Le nouvel axe: Carthage - La Kasbah
Pour la première fois depuis 2011, la Tunisie est dotée d’un gouvernement 100% pur jus Carthage, conçu par le président Kaïs Saïed en dehors des partis politiques et constitué en formule Ennahdha Zéro. Des investigations poussées devaient s’assurer de l’indépendance totale de tous les membres de l’équipe, car combien de ministres et secrétaires d’Etat présentés dans des gouvernements précédents en tant qu’indépendants s’étaient-ils en fait avérés membres du mouvement islamiste ?
Cette étanchéité par rapport aux partis est voulue par le président Saïed comme une rupture avec une classe dirigeante désuète, en déliquescence, et vouée aux gémonies. Mais aussi, elle doit favoriser l’émergence de visages neufs qui n’ont pas été corrompus par un système toxique.
Le casting-surprise est dans le style même de Kaïs Saïed. Il puise dans le vivier des compétences peu connues sous les feux de la rampe médiatique, des hommes et des femmes capables d’incarner la nouvelle vision qu’il entend imprimer et de porter le programme qu’il s’évertuera à mettre en place. La couleur est annoncée en choisissant à la tête du gouvernement une femme, universitaire scientifique de formation, rompue à la gestion de programmes de coopération avec les bailleurs de fonds, notamment la Banque mondiale, inconnue au bataillon des politicards... Le portrait-robot sert de gabarit de sélection à paramétrer en fonction des charges à attribuer aux ministres et secrétaires d’Etat.

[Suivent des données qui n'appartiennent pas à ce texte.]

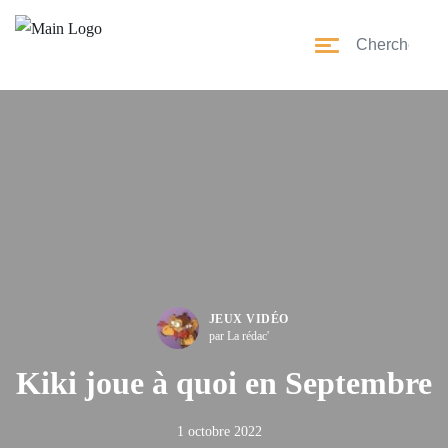
JEUX VIDÉO
par La rédac'
Kiki joue à quoi en Septembre
1 octobre 2022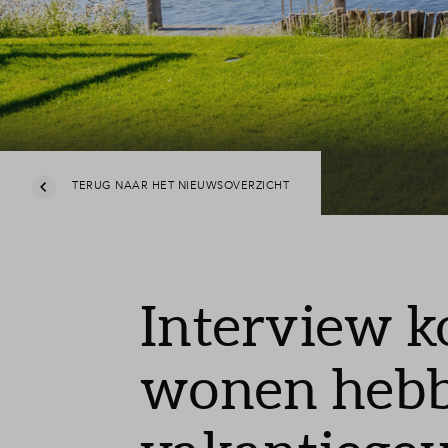
TERUG NAAR HET NIEUWSOVERZICHT
Interview ko
wonen hebb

La nouvelle architecture d’organisation provisoire des pouvoirs publics est claire. Instituée par le décret présidentiel n°2021-117 du 22 septembre 2021, elle concentre entre les mains du chef de l’Etat des pouvoirs exceptionnels, lui laissant une large marge de manœuvre. Le gouvernement, c’est son gouvernement. Il «veille à l’exécution de la politique générale de l’Etat, conformément aux directives et aux choix définis par le Président de la République» et il «est responsable de ses actes devant le Président de la République. » « Le Chef du gouvernement dirige et coordonne l’action du gouvernement.»

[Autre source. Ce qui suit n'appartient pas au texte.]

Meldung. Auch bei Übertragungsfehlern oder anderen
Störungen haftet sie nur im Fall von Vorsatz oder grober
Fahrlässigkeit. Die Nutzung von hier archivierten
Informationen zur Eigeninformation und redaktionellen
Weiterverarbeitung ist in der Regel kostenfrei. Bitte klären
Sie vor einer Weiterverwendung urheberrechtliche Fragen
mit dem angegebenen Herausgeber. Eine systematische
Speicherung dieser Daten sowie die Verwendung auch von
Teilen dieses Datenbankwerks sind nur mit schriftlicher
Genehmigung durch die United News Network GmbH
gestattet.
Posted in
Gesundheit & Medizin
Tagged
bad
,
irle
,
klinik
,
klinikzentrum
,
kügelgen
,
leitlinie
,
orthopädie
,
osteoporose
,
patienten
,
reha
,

Un nouvel axe Carthage-La Kasbah est ainsi établi. Le président décide, le gouvernement exécute et rend compte. Une verticalité totale.
Dans l’enchaînement des séquences, la prochaine étape annoncée est celle d’un dialogue promis avec des composantes de la scène politique et de la société civile, avec une place sans doute importante aux partenaires sociaux, notamment l’Ugtt et l’Utica.
La reprise des discussions sur le programme économique est urgente. Sans l’accord de l’Ugtt et l’Utica sur les objectifs, les réformes et la démarche, les institutions financières risquent de ne pas accorder aux requêtes de la Tunisie leur confiance, donc leurs financements. Tout l’enjeu est là.